Well, I'm pretty sure you can't change how factors work. A factor always has level ids that are integer numbers 1..n where n is the number of levels.
...but you can easily have a translation vector to get to your color ids:
# The translation vector...
colorIds <- c(Black=1,Red=1805,White=3704)
# Create a factor with the correct levels
# (but with level ids that are 1,2,3...)
f <- factor(c('Red','Black','Red','White'), levels=names(colorIds))
as.integer(f) # 2 1 2 3
# Translate level ids to your color ids
colorIds[f] # 1805 1 1805 3704
Technically, colorIds does not need to define the names of the colors, but it makes it easier to have in one place since the names are used when creating the levels for the factor. You want to specify the levels explicitly so that the numbering of them matches even if the levels are not in alphabetical order (as yours happen to be).

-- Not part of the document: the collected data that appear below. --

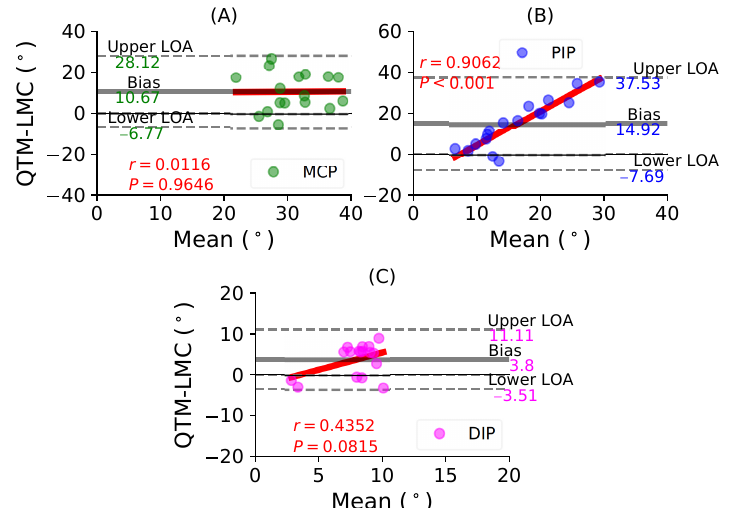
Figure 8. A BA plot of middle finger flexion. ( A ) MCP joint comparison, ( B ) PIP joint and ( C ) DIP joint.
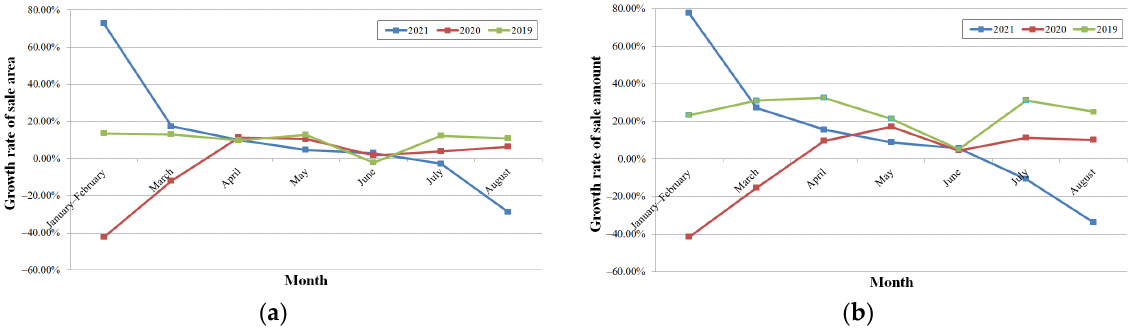
Figure 10. The YoY growth rate of commodity housing sales (data from Henan Province Bureau of Statistics): ( a ) the YoY growth rate of sale area; ( b ) the YoY growth rate of sale amount.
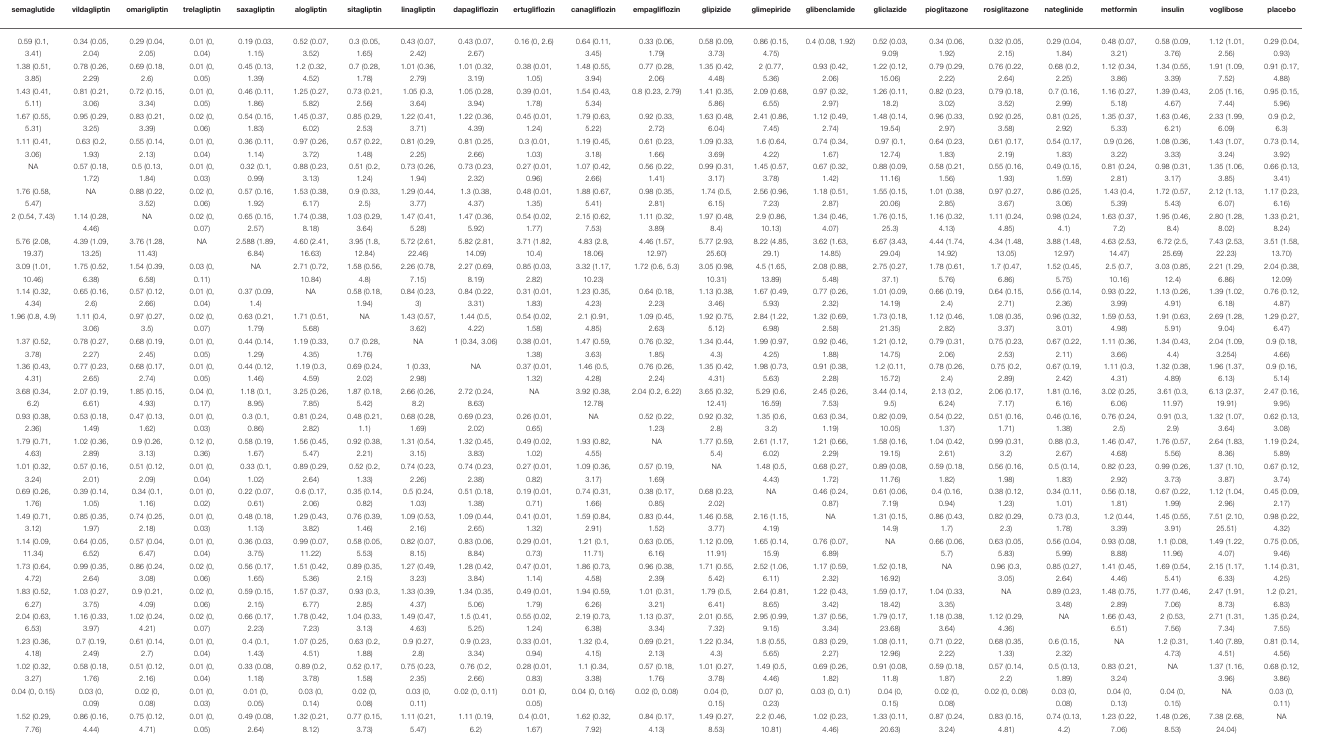
TABLE 1 | Estimated relative treatment effects as risk ratios (RRs) and its corresponding 95% con fi dence intervals (CIs). Treatment albiglutide dulaglutide exenatide lixisenatide liraglutide semaglutide vildagliptin omarigliptin trelagliptin saxagliptin alogliptin sitagliptin linagliptin dapagli fl ozin ertugli fl ozin canagli fl ozin empagli fl ozin glipizide glimepiride glibenclamide gliclazide pioglitazone rosiglitazone nateglinide metformin insulin voglibose placebo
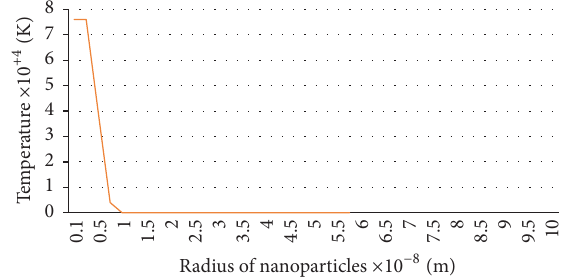
Figure 3: The relation between the temperature and radius for silicon nanoparticles prepared by laser of 10ns for 740 mJ.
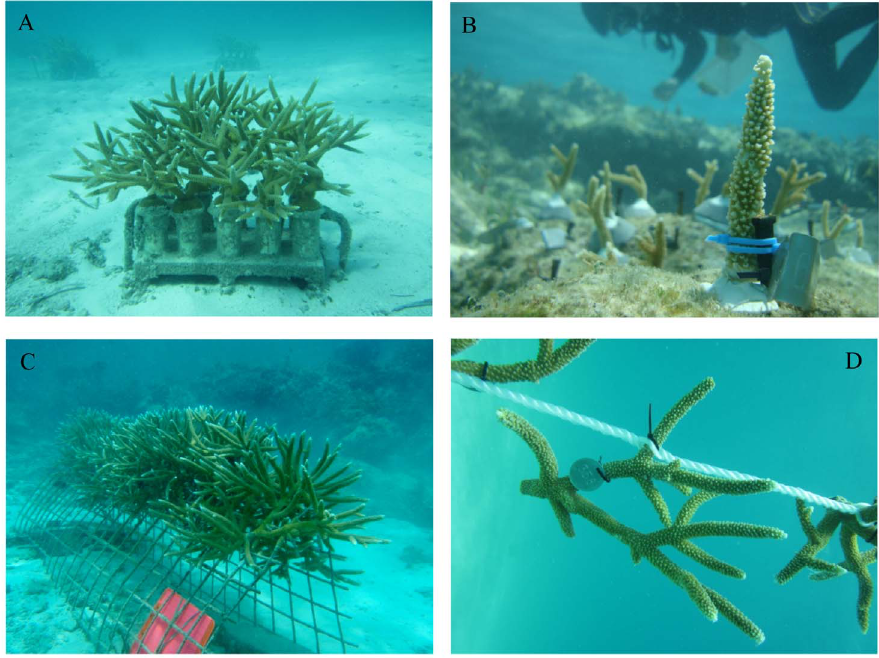
Figure 1. Staghorn fragments propagated within insitu nurseries. A) Cinder-block platform used to propagate corals in Florida, B) coral outplant attached to a reef using a masonry nail, epoxy, and plastic ties, C) A-frame used to propagate corals in the Dominican Republic, D) rope nursery.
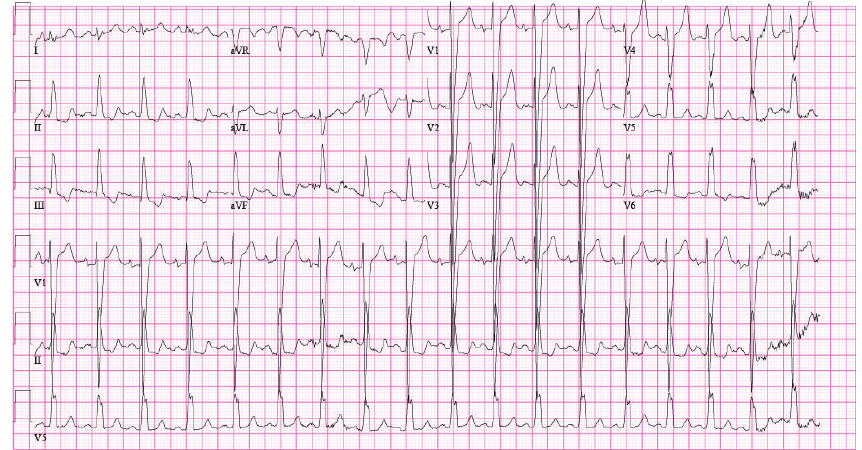
Figure 1: EKG tracing at presentation showing left bundle branch block with heart rate of 108/minute, PR interval of 148 milliseconds, QRS duration of 124 milliseconds, and QTc of 413 milliseconds.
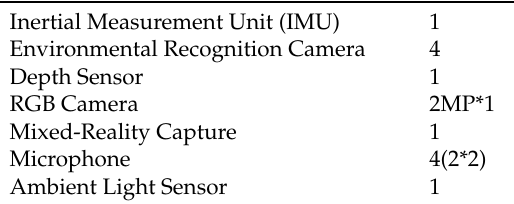
Table 2. Technical Specifications of the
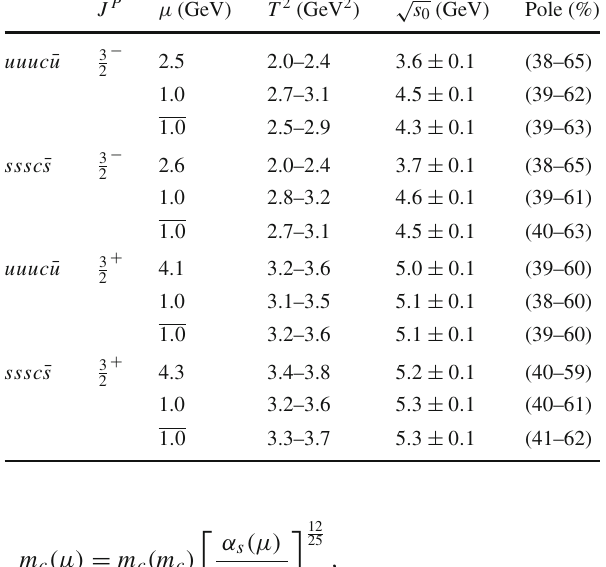
Table 1 The optimal energy scales μ , Borel parameters T 2 , continuum threshold parameters s 0 and pole contributions (pole) for the charmed pentaquark states J P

EDIT It is however possible to create a class deriving from factor that has the codes as an attribute. Lets call this new glorious class foo:
foo <- function(x = character(), levels, codes) {
f <- factor(x, levels)
attr(f, 'codes') <- codes
class(f) <- c('foo', class(f))
f
}
`[.foo` <- function(x, ...) {
y <- NextMethod('[')
attr(y, 'codes') <- attr(x, 'codes')
y
}
as.integer.foo <- function(x, ...) attr(x,'codes')[unclass(x)]
# Try it out
set.seed(42)
f <- foo(sample(LETTERS[1:5], 10, replace=TRUE), levels=LETTERS[1:5], codes=101:105)
d <- data.frame(i=11:15, f=f)
# Try subsetting it...
d2 <- d[2:5,]
# Gets the codes, not the level ids...
as.integer(d2$f) # 105 102 105 104
You could then also fix print.foo etc...
In thinking about it, the only feature that a "level" needs to implement in order to have a valid factor is the [ accessor. So any object implementing the [ accessor could be viewed as a vector from the standpoint of any interfacing function.
I looked into the hash class, but saw that it uses the normal R behavior (as is seen in lists) of returning a slice of the original hash when only using a single bracket (while extracting the actual value when using the double bracket). However, it I were to override this using setMethod(), I was actually able to get the desired behavior.
library(hash)
setMethod(
'[' ,
signature( x="hash", i="ANY", j="missing", drop = "missing") ,
function(
x,i,j, ... ,
drop
) {
if (class(i) == "factor"){
#presumably trying to lookup the values associated with the ordered keys in this hash
toReturn <- NULL
for (k in make.keys(as.integer(i))){
toReturn <- c(toReturn, get(k, envir=x#.xData))
}
return(toReturn)
}
#default, just make keys and get from the environment
toReturn <- NULL
for (k in make.keys(i)){
toReturn <- c(toReturn, get(k, envir=x#.xData))
}
return(toReturn)
}
)
as.character.hash <- function(h){
as.character(values(h))
}
print.hash <- function(h){
print(as.character(h))
}
h <- hash(1:26, letters)
df <- data.frame(ID=1:26, letter=26:1, stringsAsFactors=FALSE)
attributes(df$letter)$class <- "factor"
attributes(df$letter)$levels <- h
> df
ID letter
1 1 z
2 2 y
3 3 x
4 4 w
5 5 v
6 6 u
7 7 t
8 8 s
9 9 r
10 10 q
11 11 p
12 12 o
13 13 n
14 14 m
15 15 l
16 16 k
17 17 j
18 18 i
19 19 h
20 20 g
21 21 f
22 22 e
23 23 d
24 24 c
25 25 b
26 26 a
> attributes(df$letter)$levels
<hash> containing 26 key-value pair(s).
1 : a
10 : j
11 : k
12 : l
13 : m
14 : n
15 : o
16 : p
17 : q
18 : r
19 : s
2 : b
20 : t
21 : u
22 : v
23 : w
24 : x
25 : y
26 : z
3 : c
4 : d
5 : e
6 : f
7 : g
8 : h
9 : i
>
> df[1,2]
[1] z
Levels: a j k l m n o p q r s b t u v w x y z c d e f g h i
> as.integer(df$letter)
[1] 26 25 24 23 22 21 20 19 18 17 16 15 14 13 12 11 10 9 8 7 6 5 4 3 2
[26] 1
Any feedback on this? As best I can tell, everything's working. It looks like it works properly as far as printing, and the underlying data stored in the actual data.frame is untouched, so I don't feel like I'm jeopardizing anything there. I may even be able to get away with adding a new class into my package which just implements this accessor to avoid having to add a dependency on the hash class.
Any feedback or points on what I'm overlooking would be much appreciated.